# Good Alloy wheel refurbisher (Glasgow)



## Stepho (Jan 25, 2007)

I am looking for an excellent wheel refurbisher in the Lanarkshire/Glasgow area. Not interested in the guys who do it from the back of a van,(no offence to these guys) but really looking for a proper 'like new' finish.:thumb:


----------



## S-X-I (Sep 6, 2006)

I've used a place called Powdertec in the past.

http://wheelsrefurbished.com/

Results can be seen in this thread.

http://www.detailingworld.co.uk/forum/showthread.php?t=37629

Will have to get an alloy powercoated in the next few weeks and I'm considering this place due to the wider variety of finishes availible.

http://www.thewheelspecialist.co.uk/


----------



## Sandro (Mar 16, 2008)

Chameleon in paisley have been getting good reviews from those that have used them


----------



## badly_dubbed (Dec 11, 2008)

is chameleon mikes place aka the polisher, if so hes a legend in that department :thumb:


----------



## David (Apr 6, 2006)

chameleon are in Renfrew

he also runs a hand carwash now :lol: expanding

ive used chameleon twice


----------



## donnyboy (Oct 27, 2005)

badly_dubbed said:


> is chameleon mikes place aka the polisher, if so hes a legend in that department :thumb:


Are Mike and Craig still doing it? I think they had a place in Govan.

Chameleon is a different guy. I've heard they are good.


----------



## fraz1975 (Jul 29, 2007)

+1 again for Chameleon, good guy, happy to show you exactly what he is doing.
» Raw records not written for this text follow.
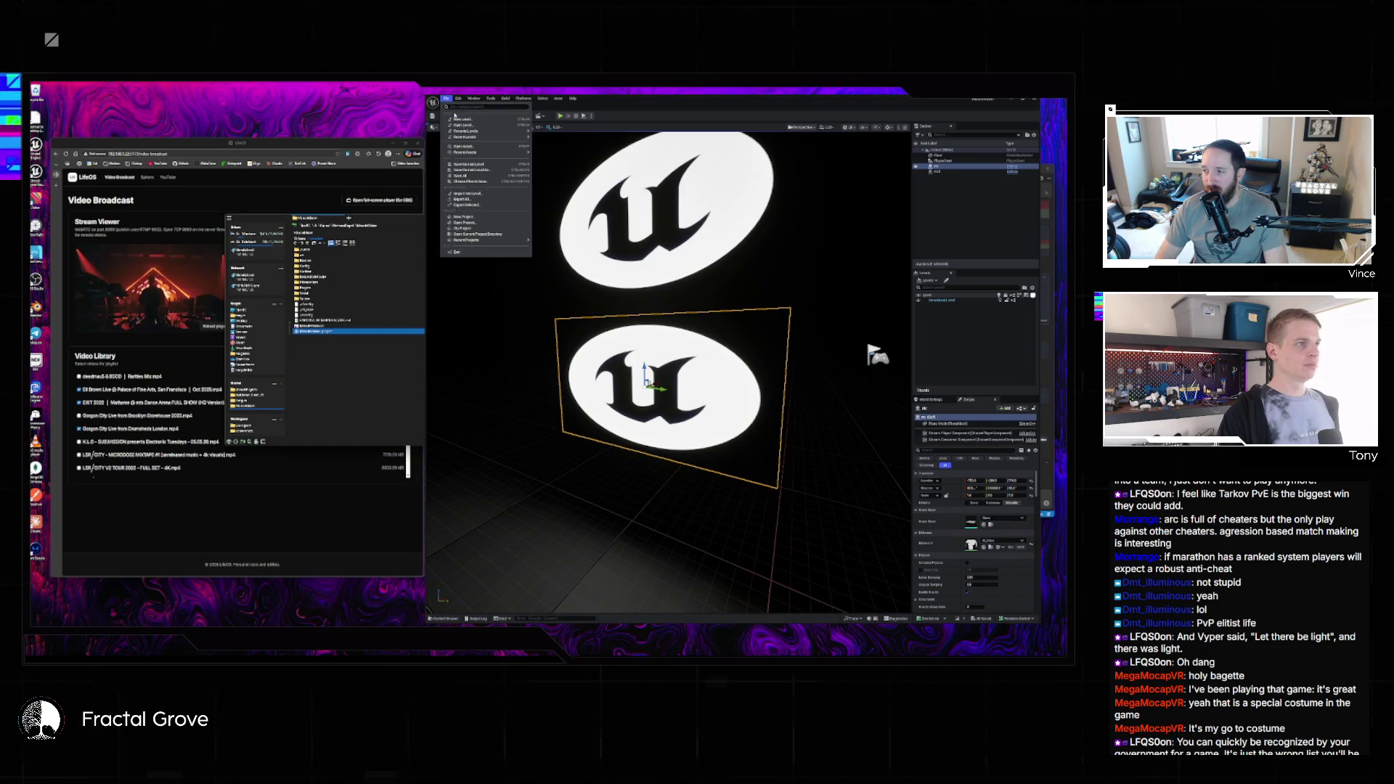
left_click(440, 99)
left_click(638, 204)
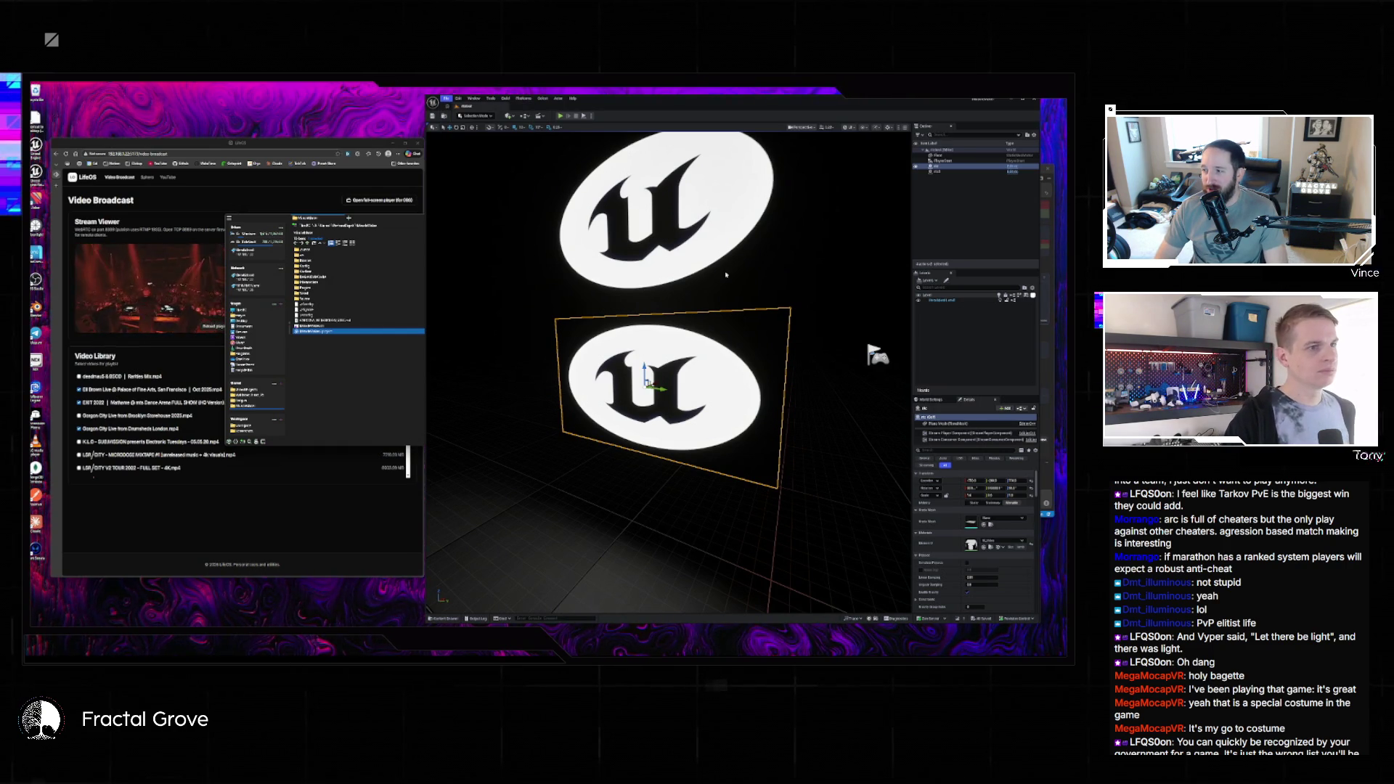
- Frame the screen plane and search its Details panel for the brightness setting
mouse_move(712, 337)
left_mouse_down()
mouse_move(724, 337)
mouse_move(661, 377)
left_mouse_up()
key("f")
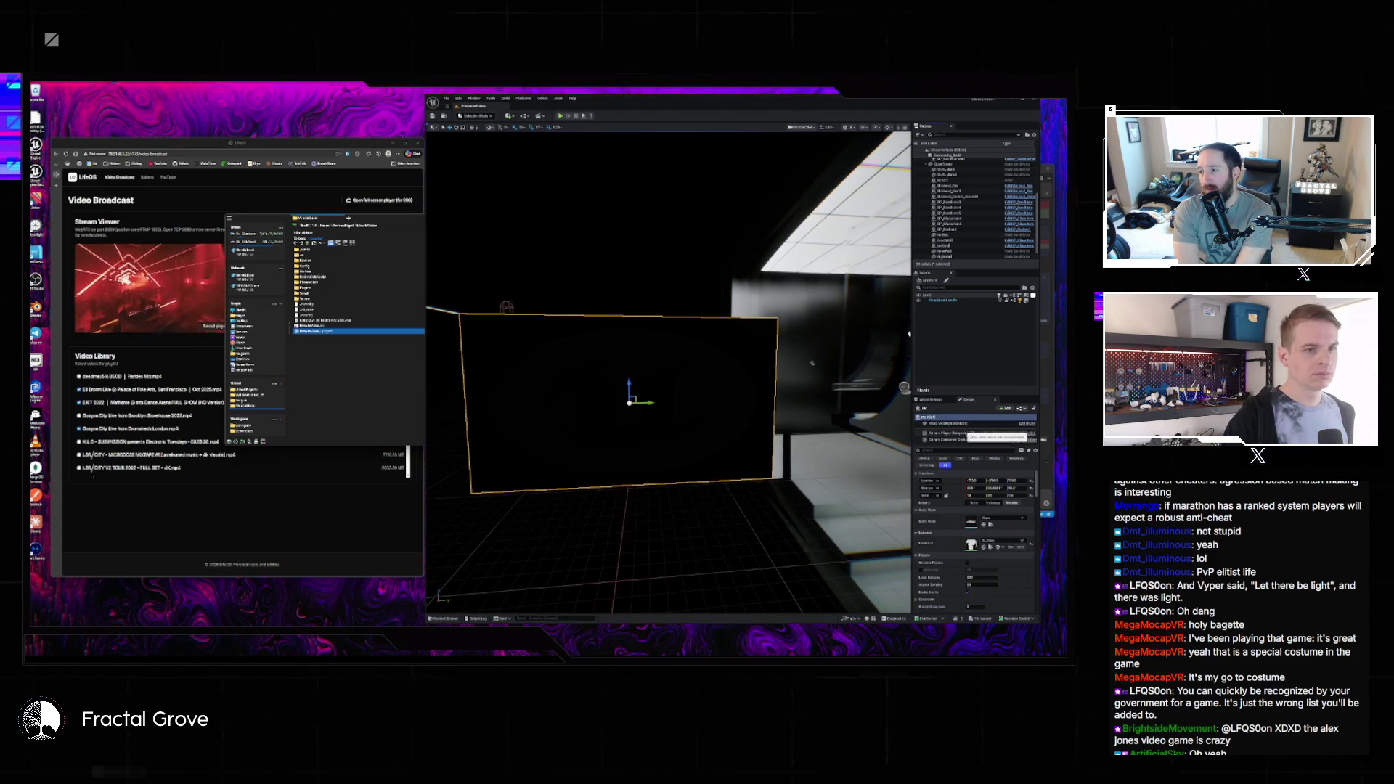
scroll(940, 480, "down", 3)
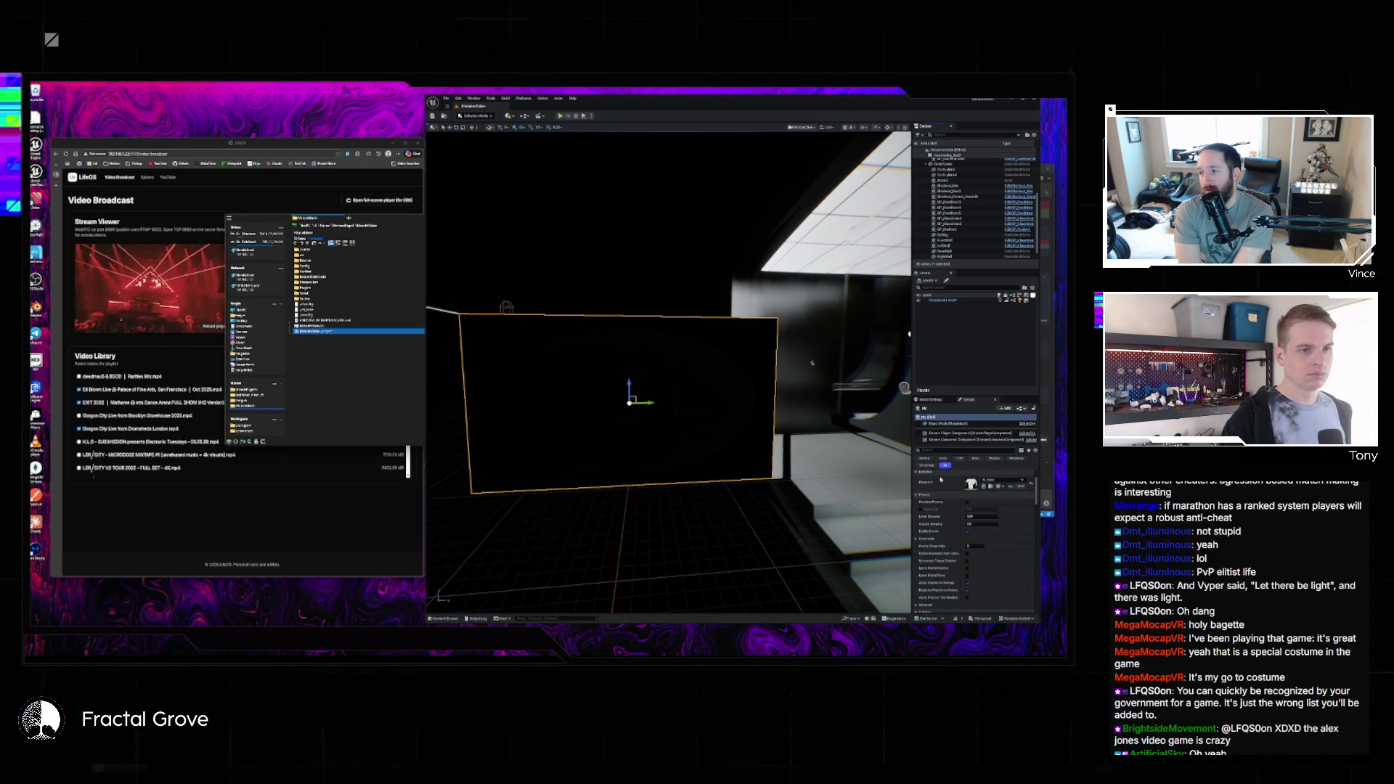
type("right")
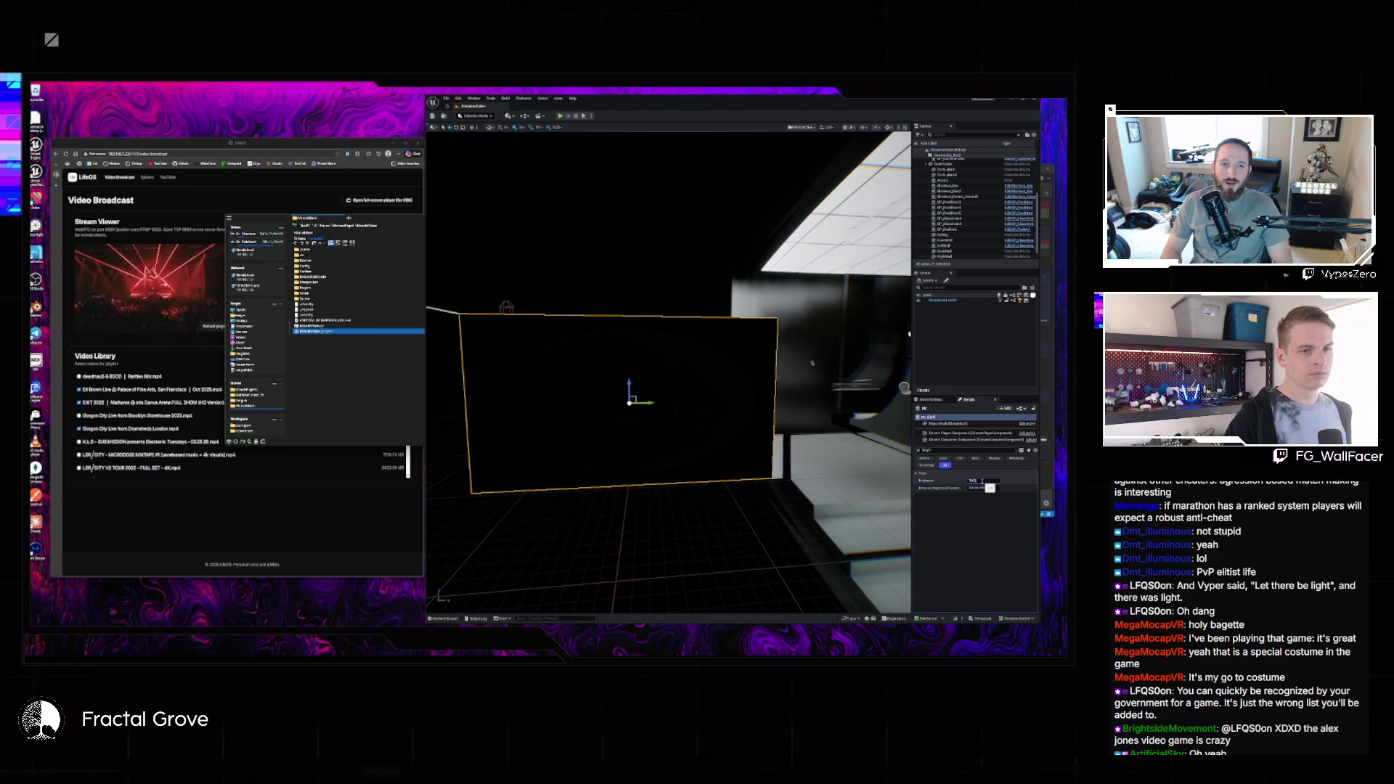
- Play despite the compile error, fly around the black screen panel, stop, and show the content browser
left_click(582, 117)
left_click(601, 384)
Does a fair bit of work for Audi at Braehead and a few of the car clubs (including one of the Scooby clubs IIRC)


----------



## mark-gts (Jul 27, 2006)

badly_dubbed said:


> is chameleon mikes place aka the polisher, if so hes a legend in that department :thumb:


as far as im aware chamelon do mikes colour coding and mike solely does the polishing which he is the king at!!


----------



## jerry318 (Feb 16, 2006)

another thumbs up for Chameleon here


----------



## illeagalhunter (Jun 17, 2007)

Powdertec are awesome


----------



## andyboygsi (Aug 30, 2007)

willy at chameleon is spot on


----------



## Grizzle (Jul 12, 2006)

S-X-I said:


> Will have to get an alloy powercoated in the next few weeks and I'm considering this place due to the wider variety of finishes availible.
> 
> http://www.thewheelspecialist.co.uk/


Old post....

But went to see this guy today about powder coating my wheels same day service £250 spoke at length about various finishes and opted for a power silver i think its called basically an OEM colour from BMW :thumb:

Oh avoid the old road into East Kilbride i nearly got the car wedged in a bridge!


----------



## 47p2 (Jun 17, 2007)

I've used Chameleon on two occasions, the first time it was the original guy who started up the business (he used to work for ESP) and the finish was spot on, the second time was a few years ago when the business had been bought over and to say I was disappointed is an understatement. The wheels were very poorly finished, the inside rim is as rough as a badgers a*** and the clear coat started crazing just after 12 months.

Since then I have used Powdertec and the difference is night and day, top quality, great service and I wouldn't go anywhere else now.


----------



## S-X-I (Sep 6, 2006)

Grizzle said:


> Oh avoid the old road into East Kilbride i nearly got the car wedged in a bridge!


lol, I know what bridge you mean, at the bottom of the hill?


----------



## caledonia (Sep 13, 2008)

Grizzle said:


> Old post....
> 
> Oh avoid the old road into East Kilbride i nearly got the car wedged in a bridge!


I did one of my wheels in there two week ago. When the h3ll did they install the metal balls at the end of the bridge. :wall:
Gordon.


----------



## Grizzle (Jul 12, 2006)

S-X-I said:


> lol, I know what bridge you mean, at the bottom of the hill?


yeh thats the one came round saw the bridge and the gap :doublesho "WOOOOWWW" Brrraaakkkee....., i had to reverse up the wrong way past 3 cars let everyone out to see how they get through and swing out to come round straight and give it a go. :lol: bob guided me through with about 6 cars waiting


----------